Question

10 solve the system of equations using elimination.
3x - 2y = 12
-x + y = -3

Explanation:

Step1: Label the equations

Let the first equation be \( 3x - 2y = 12 \) (Equation 1) and the second equation be \( -x + y = -3 \) (Equation 2).

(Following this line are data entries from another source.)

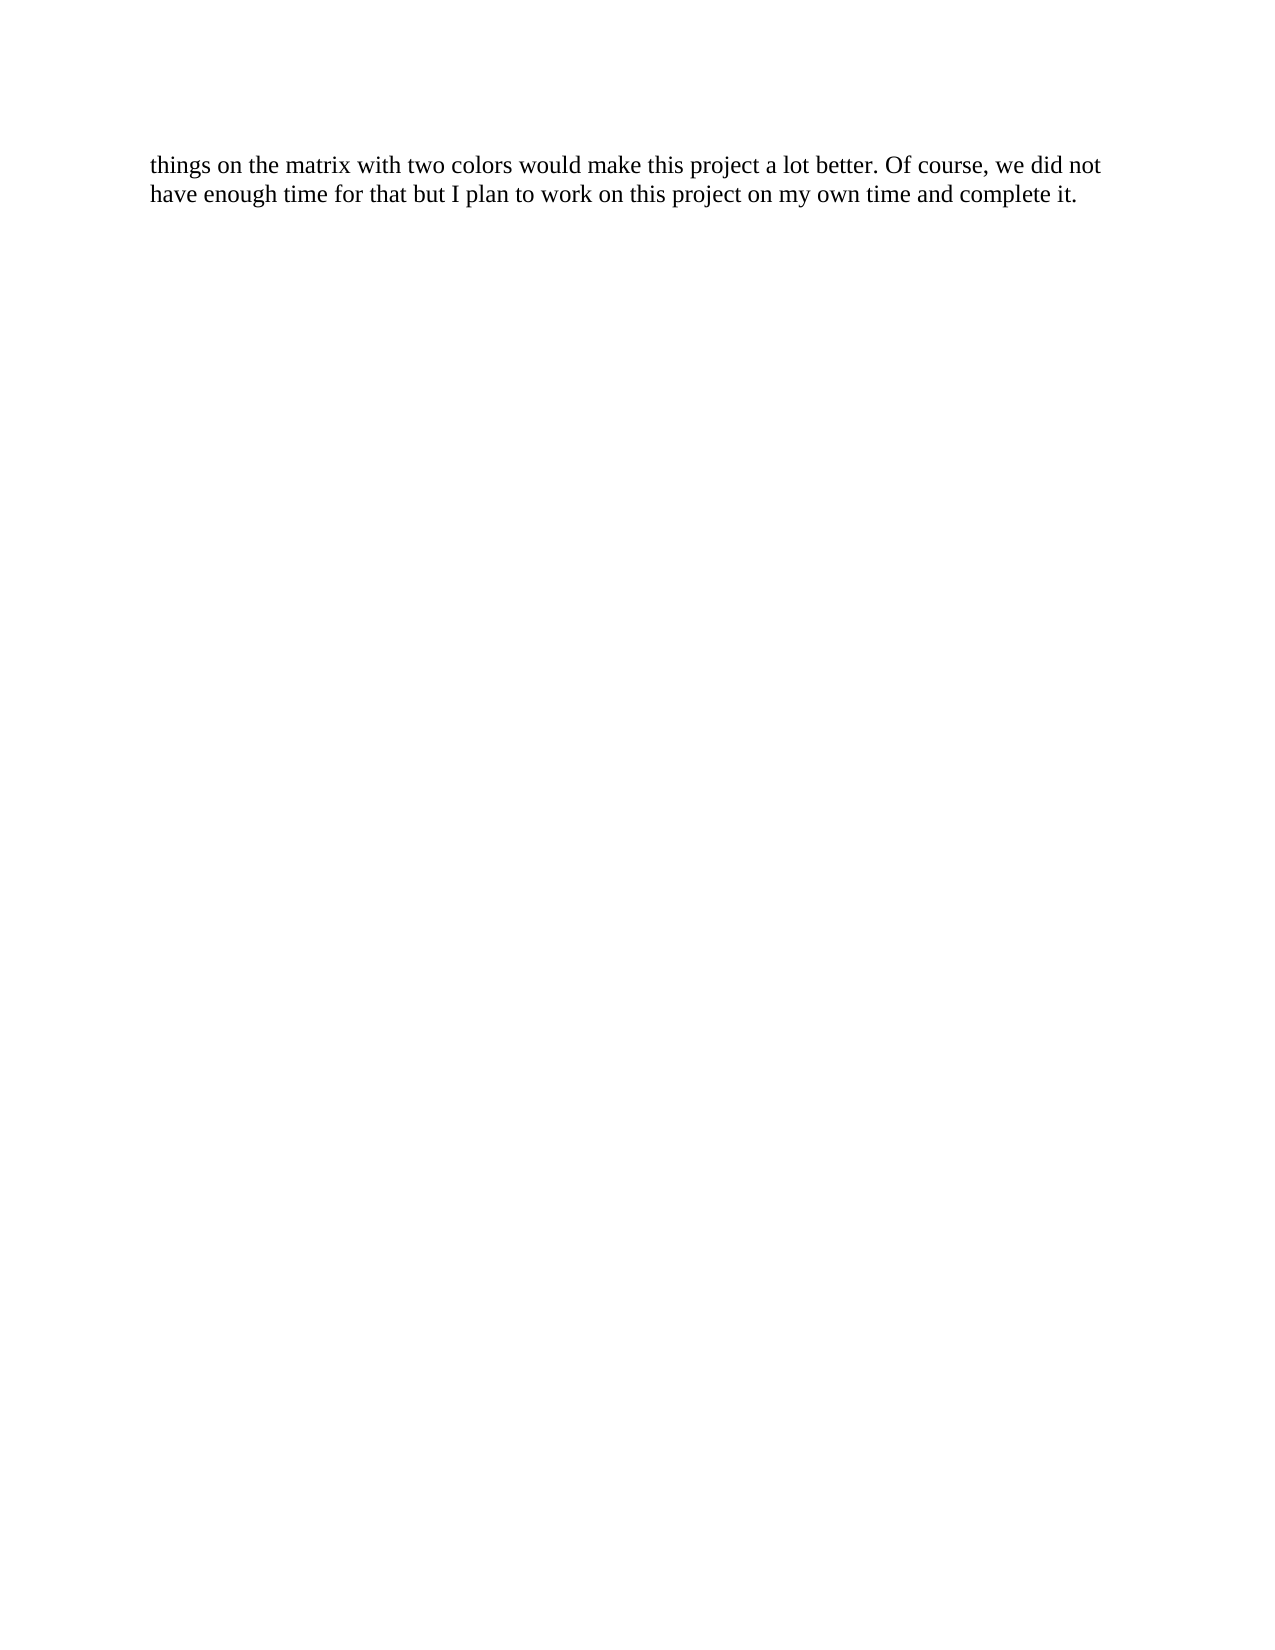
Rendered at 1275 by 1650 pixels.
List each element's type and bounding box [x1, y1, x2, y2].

text [150, 150, 1125, 207]
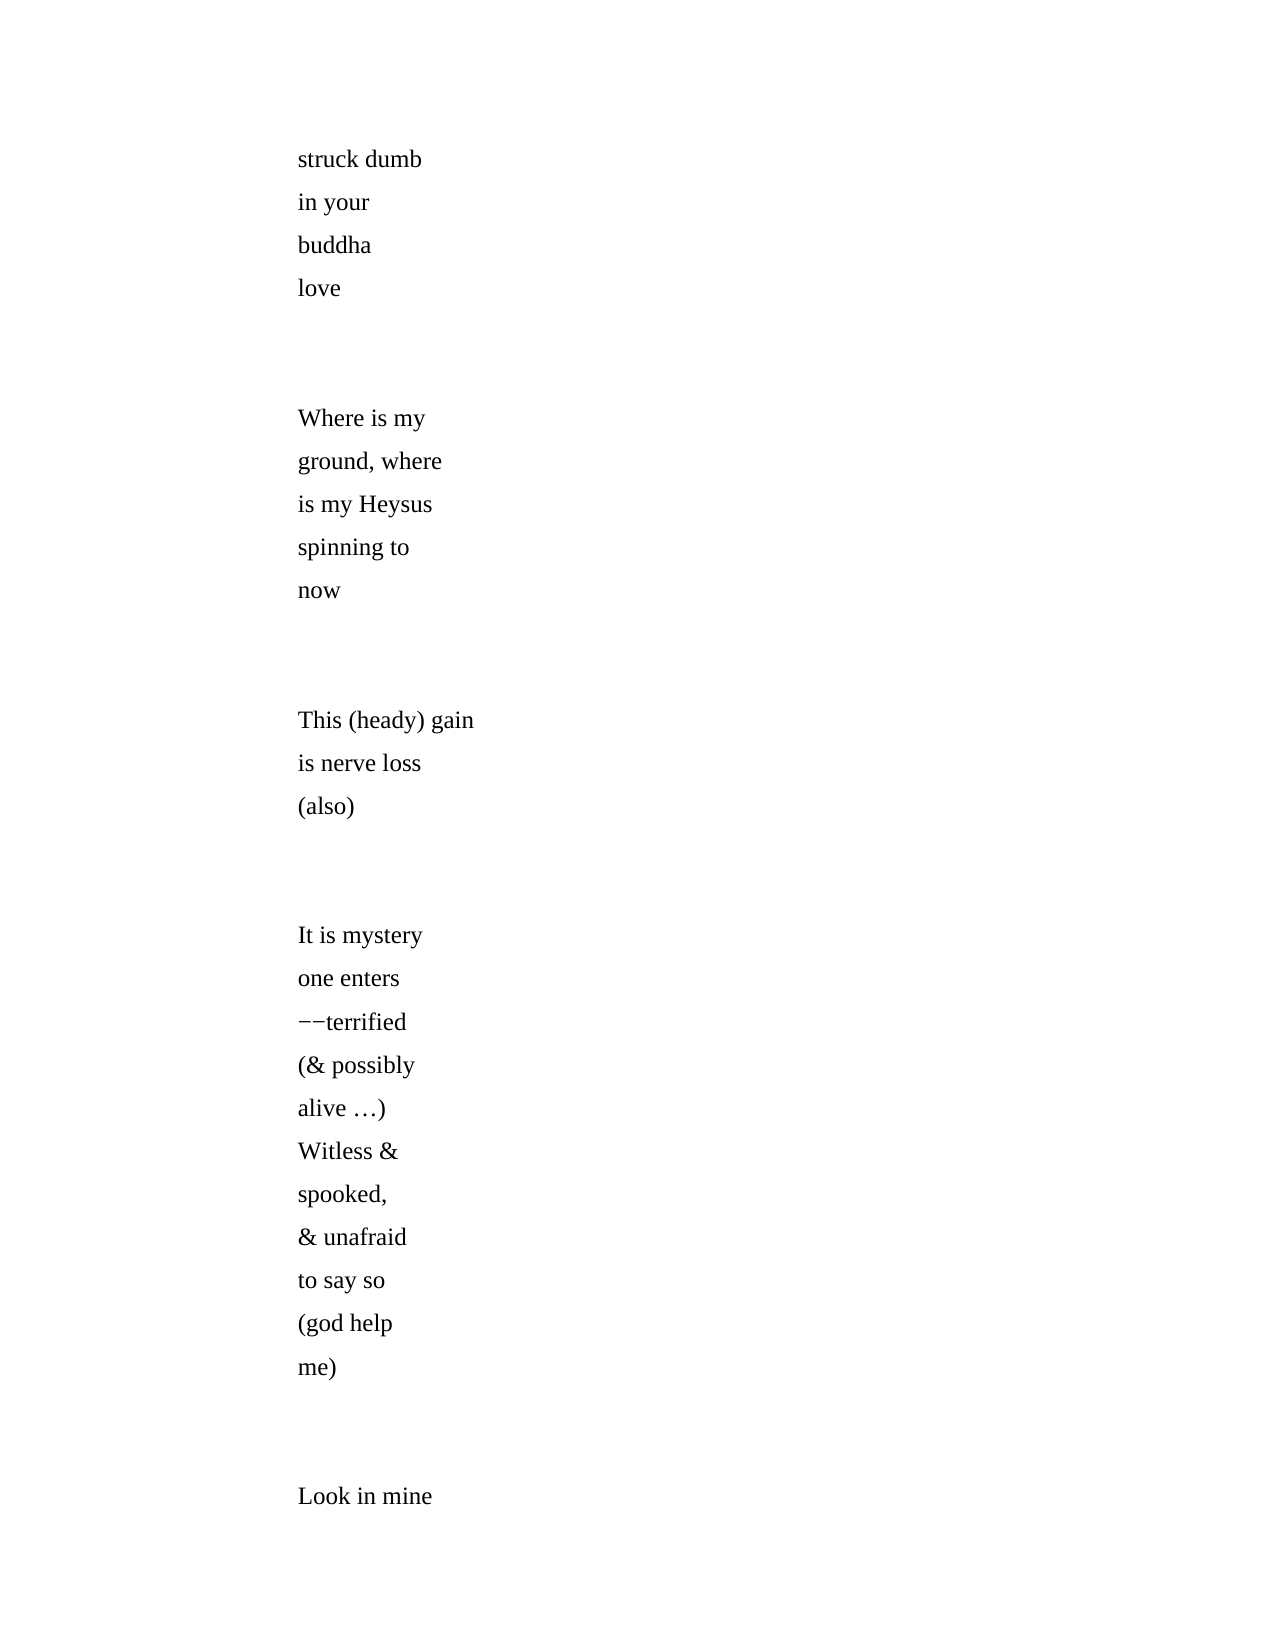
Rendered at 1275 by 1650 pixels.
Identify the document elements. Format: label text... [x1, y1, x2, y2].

text spooked, [298, 1179, 1154, 1208]
text It is mystery [298, 920, 1154, 949]
text & unafraid [298, 1222, 1154, 1251]
text alive …) [298, 1093, 1154, 1122]
text is my Heysus [298, 489, 1154, 518]
text (also) [298, 791, 1154, 820]
text in your [298, 187, 1154, 216]
text is nerve loss [298, 748, 1154, 777]
text now [298, 575, 1154, 604]
text (& possibly [298, 1050, 1154, 1078]
text love [298, 273, 1154, 302]
text one enters [298, 963, 1154, 992]
text Where is my [298, 403, 1154, 432]
text spinning to [298, 532, 1154, 561]
text buddha [298, 230, 1154, 259]
text me) [298, 1352, 1154, 1380]
text struck dumb [298, 144, 1154, 173]
text −−terrified [298, 1007, 1154, 1035]
text ground, where [298, 446, 1154, 475]
text to say so [298, 1265, 1154, 1294]
text This (heady) gain [298, 705, 1154, 733]
text (god help [298, 1308, 1154, 1337]
text Witless & [298, 1136, 1154, 1165]
text Look in mine [298, 1481, 1154, 1510]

Step2: Eliminate a variable

Multiply Equation 2 by 2 to make the coefficients of \( y \) opposite:
\( 2\times(-x + y)=2\times(-3) \)
\( -2x + 2y = -6 \) (Equation 3)

Step3: Add Equation 1 and Equation 3

Add \( 3x - 2y = 12 \) and \( -2x + 2y = -6 \):
\( (3x - 2y)+(-2x + 2y)=12+(-6) \)
\( 3x - 2y - 2x + 2y = 6 \)
Simplify: \( x = 6 \)

Step4: Substitute \( x \) into Equation 2

Substitute \( x = 6 \) into \( -x + y = -3 \):
\( -6 + y = -3 \)

Step5: Solve for \( y \)

Add 6 to both sides:
\( y = -3 + 6 \)
\( y = 3 \)

Answer:

The solution to the system is \( x = 6 \), \( y = 3 \)